How do you think about impact in your career moving forward?

I’ve always been passionate about amplifying others’ voices and about building communities, and I want to continue to do this throughout my career. In the venture I’m currently working on, this means giving a platform to experts who are looking to improve the way we think about wellness. Long term, I hope to have enough impact and reach to help break the stigma around mental health – we need to start changing the narrative away from resilience, and towards empathy and vulnerability. At the end of the day, what drives me most is people, and as long as I’m able to have a positive impact on the people I’m connecting with, then I view that as success. 

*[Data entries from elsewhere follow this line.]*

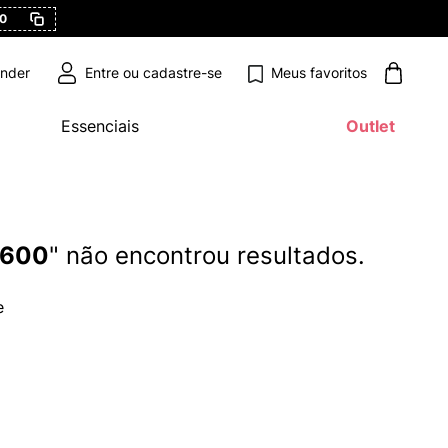
0
Meus favoritos
ender
Essenciais
Outlet
5600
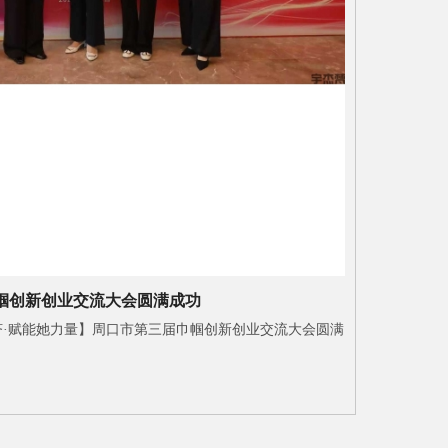
帼创新创业交流大会圆满成功
·赋能她力量】周口市第三届巾帼创新创业交流大会圆满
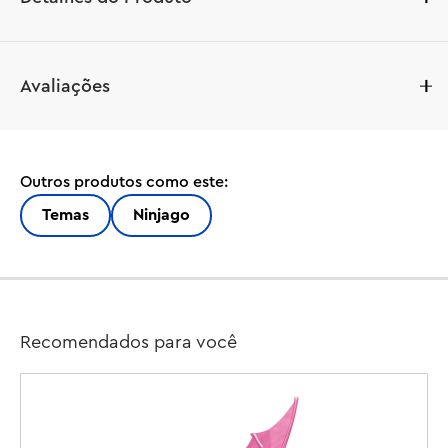
Meninos e meninas com mais de 9 anos podem desfrutar 
Avaliações
de aventuras cheias de ação da 2ª temporada do 
programa de TV NINJAGO® Dragons Rising com este 
brinquedo de aventura 4 em 1 do Ninja Team Combo 
Vehicle (71820). As crianças podem brincar com o 
Outros produtos como este:
grande brinquedo de ação do veículo NINJAGO antes de 
separá-lo em 4 veículos menores: o planador de Sora 
Temas
Ninjago
com 2 disparadores de espigas, o piloto off-road de 
Lloyd e as motocicletas de Cole e Nya.

Este conjunto de veículo vem com 6 minifiguras 
NINJAGO: os ninjas Sora, Lloyd, Nya e Cole, vestidos 
Recomendados para você
com sua armadura especial de torneio e armados com 
acessórios de espada katana, e seus rivais de batalha, um 
Wolf Mask Warrior e Wolf Mask General.
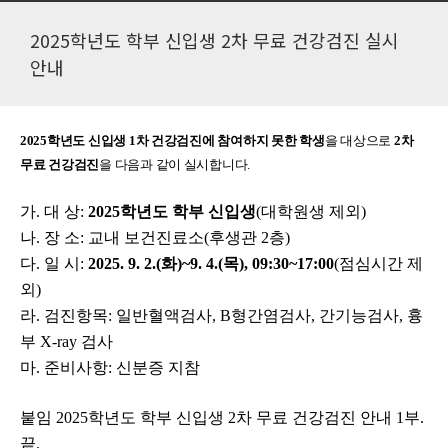
2025학년도 학부 신입생 2차 무료 건강검진 실시
안내
2025
학년도 신입생
1
차 건강검진에 참여하지 못한 학생
을 대상으로
2
차
무료 건강검진
을 다음과 같이 실시합니다.
가
.
대 상
:
2025
학년도 학부 신입생
(
대학원생 제외
)
나
.
장 소
:
교내 보건진료소
(
후생관
2
층
)
다
.
일 시
:
2025. 9. 2.(
화
)~9. 4.(
목
), 09:30~17:00
(
점심시간 제
외
)
라
.
검진항목
:
일반혈액검사
, B
형간염검사
,
간기능검사
,
흉
부
X-ray
검사
마
.
준비사항
:
신분증 지참
붙임
2025
학년도 학부 신입생
2
차 무료 건강검진 안내
1
부
.
끝
.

Any advice to students thinking of pursuing entrepreneurship or social entrepreneurship, whether as a career or a passion? 

Yes! My biggest piece of advice is to talk to as many people as you can and build a community of people who are as passionate about the area that you want to work on as you are – you won’t be able to get any progress done if you’re just sitting at your laptop waiting for an idea or trying to build something on your own. Entrepreneurship can be intimidating, but having two years to try it out at Kellogg is low-risk, and it is a rare opportunity to have so many resources available to help bring your idea to fruition.